THE POLL BLUDGER
Victorian Legislative Assembly Election 2006

SOUTH-WEST COAST
Liberal 0.8%

RegionWestern Victoria
FederalWannon
CandidatesRoy Reekie (Labor)
Barry M. Wilson (Family First)
Denis Napthine (Labor)
David O'Brien (Nationals)
Phoebe Adams (Greens)
Mike Noske (People Power)

South-West Coast extends from the South Australian border east along the coast through Portland and Warrnambool, and inland to Macarthur. It was created at the 2002 election upon the abolition of Portland, a seat that had been in Liberal hands since 1973. The new electorate had a notional Liberal margin of 4.7 per cent, and Denis Napthine (right) did well under the circumstances to hold it against a relatively mild 4.3 per cent swing. Napthine entered parliament in 1988 and did not achieve great seniority in the government, serving as Youth and Community Services Minister in the second term, until he served as Treasurer for two weeks in the period between the 1999 election and the fall of the Kennett government. He subsequently emerged as Leader of the Opposition following Jeff Kennett's resignation, but deposed by Robert Doyle three months before the November 2002 election. He has since held portfolios including state, rural and regional development, and more recently agriculture and water.
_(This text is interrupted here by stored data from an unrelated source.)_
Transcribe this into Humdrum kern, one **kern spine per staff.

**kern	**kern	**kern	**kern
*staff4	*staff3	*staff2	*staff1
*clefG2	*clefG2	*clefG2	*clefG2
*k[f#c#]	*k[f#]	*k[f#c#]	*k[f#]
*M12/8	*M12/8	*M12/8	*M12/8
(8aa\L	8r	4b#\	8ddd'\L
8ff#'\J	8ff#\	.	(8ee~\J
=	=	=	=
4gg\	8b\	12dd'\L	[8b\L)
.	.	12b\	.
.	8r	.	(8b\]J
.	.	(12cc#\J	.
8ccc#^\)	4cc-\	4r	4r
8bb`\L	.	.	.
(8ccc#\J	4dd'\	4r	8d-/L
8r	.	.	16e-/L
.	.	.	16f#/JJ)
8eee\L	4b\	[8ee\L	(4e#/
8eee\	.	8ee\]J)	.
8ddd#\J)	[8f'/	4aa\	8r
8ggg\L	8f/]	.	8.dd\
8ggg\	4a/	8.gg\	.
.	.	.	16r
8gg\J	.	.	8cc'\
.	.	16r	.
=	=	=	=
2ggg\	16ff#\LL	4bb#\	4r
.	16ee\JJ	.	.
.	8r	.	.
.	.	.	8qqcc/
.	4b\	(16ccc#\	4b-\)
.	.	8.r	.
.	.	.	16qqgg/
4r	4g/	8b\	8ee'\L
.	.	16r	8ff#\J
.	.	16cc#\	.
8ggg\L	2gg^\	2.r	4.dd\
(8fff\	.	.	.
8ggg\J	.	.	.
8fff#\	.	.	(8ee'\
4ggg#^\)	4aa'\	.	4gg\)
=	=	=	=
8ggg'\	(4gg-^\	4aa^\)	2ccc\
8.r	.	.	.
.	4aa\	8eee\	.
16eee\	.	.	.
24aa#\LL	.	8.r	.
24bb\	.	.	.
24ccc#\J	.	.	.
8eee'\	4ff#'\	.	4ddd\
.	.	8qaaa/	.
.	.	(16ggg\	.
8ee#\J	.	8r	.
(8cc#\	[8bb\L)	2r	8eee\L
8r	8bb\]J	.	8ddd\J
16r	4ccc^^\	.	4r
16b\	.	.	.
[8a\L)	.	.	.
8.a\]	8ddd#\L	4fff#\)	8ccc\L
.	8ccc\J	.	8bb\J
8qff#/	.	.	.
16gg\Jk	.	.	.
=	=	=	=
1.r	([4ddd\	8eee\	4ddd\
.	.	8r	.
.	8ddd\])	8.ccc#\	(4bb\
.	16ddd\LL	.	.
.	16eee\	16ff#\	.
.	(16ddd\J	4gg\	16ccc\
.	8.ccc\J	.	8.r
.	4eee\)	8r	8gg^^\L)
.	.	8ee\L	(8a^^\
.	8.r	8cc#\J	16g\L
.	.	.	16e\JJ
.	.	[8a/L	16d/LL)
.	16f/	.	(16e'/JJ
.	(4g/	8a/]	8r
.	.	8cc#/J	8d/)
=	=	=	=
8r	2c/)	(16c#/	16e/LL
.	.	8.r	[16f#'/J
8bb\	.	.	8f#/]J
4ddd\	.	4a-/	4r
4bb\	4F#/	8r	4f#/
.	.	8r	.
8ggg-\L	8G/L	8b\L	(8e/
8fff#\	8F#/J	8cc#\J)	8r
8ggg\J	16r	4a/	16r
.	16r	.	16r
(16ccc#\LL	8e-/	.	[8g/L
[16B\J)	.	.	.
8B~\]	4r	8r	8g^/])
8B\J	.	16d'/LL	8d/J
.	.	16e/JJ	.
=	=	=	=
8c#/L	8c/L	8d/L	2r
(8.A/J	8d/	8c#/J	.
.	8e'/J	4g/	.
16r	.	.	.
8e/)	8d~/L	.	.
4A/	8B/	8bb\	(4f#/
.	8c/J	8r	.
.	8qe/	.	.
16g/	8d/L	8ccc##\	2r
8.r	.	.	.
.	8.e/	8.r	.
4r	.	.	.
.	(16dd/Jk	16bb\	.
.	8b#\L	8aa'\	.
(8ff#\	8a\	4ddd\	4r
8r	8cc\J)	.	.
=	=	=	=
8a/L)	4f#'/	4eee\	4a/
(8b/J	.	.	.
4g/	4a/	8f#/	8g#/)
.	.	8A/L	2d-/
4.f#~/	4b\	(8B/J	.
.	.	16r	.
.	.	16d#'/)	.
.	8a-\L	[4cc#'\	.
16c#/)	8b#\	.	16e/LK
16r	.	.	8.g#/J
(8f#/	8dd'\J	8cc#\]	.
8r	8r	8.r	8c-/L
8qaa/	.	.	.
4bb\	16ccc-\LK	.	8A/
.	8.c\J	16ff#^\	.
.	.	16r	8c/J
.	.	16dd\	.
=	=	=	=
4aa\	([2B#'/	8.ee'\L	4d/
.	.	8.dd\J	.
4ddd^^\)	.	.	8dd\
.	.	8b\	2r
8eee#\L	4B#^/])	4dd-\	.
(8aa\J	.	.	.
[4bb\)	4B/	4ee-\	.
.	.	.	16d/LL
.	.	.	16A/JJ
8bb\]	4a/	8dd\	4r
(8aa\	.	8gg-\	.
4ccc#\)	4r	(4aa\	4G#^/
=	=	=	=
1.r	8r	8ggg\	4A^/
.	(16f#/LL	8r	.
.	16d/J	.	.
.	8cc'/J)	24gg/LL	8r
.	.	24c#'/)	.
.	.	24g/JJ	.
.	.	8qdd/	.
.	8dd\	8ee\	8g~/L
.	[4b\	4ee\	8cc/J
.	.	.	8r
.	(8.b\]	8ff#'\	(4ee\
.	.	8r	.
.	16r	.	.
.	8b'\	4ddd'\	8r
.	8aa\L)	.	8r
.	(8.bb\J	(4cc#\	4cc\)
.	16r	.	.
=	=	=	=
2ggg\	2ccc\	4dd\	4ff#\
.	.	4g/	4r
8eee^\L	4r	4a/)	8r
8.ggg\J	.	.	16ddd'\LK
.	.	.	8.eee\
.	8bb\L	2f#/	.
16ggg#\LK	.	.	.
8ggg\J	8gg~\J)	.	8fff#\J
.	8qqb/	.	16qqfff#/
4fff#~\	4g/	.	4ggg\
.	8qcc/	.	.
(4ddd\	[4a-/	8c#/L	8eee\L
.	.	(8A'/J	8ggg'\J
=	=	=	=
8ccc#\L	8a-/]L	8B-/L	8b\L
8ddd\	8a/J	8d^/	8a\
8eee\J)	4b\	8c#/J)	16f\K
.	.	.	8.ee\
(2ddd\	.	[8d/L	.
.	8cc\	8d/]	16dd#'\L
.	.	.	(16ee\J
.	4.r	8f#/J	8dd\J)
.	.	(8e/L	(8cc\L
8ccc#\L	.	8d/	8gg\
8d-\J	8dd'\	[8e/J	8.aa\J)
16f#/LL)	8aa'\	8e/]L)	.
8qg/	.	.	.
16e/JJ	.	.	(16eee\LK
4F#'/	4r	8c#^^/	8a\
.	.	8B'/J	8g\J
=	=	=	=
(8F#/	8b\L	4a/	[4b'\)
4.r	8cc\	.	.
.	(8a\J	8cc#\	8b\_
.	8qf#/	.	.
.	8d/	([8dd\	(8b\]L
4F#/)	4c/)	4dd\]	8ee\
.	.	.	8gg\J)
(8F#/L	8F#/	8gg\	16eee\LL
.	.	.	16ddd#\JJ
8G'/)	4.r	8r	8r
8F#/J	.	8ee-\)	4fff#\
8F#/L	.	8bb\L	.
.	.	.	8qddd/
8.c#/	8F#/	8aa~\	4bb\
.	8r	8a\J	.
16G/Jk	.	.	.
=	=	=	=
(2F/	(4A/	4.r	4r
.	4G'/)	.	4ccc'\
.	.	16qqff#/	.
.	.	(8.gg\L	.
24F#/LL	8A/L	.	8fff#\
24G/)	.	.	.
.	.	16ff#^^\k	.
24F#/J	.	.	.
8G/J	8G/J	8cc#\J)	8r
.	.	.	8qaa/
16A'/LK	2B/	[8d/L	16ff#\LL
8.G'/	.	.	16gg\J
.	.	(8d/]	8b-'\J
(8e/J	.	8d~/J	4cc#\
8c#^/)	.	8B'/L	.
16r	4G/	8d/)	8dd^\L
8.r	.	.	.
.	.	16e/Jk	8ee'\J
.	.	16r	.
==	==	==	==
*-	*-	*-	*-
It was reported in early 2003 he was considering challenging the preselection of David Hawker in the corresponding federal seat of Wannon, but nothing became of it.

On the last weekend of the campaign, Denis Napthine described Labor’s promise to create a new national park in his electorate at Cobboboonee as "an outrageously bare-faced grab for votes among the latte-swilling, chardonnay socialist, crystal-gazing, new-age tree-huggers of inner-suburban Melbourne". The comment appeared to go against the party’s support for the proposal as outlined on the Liberal website; however, Baillieu told The Age there was in fact no difference of opinion, and that Napthine was "indicating what I indicated, which is that we want to know there is local support for those proposals" (though there is nothing about this in the party’s policy statement). Duncan Hughes of the Australian Financial Review reports that Napthine has also been at odds with Baillieu over the prospect of a coalition government after the election and the status of the party’s plan for a dam on the Maribyrnong River.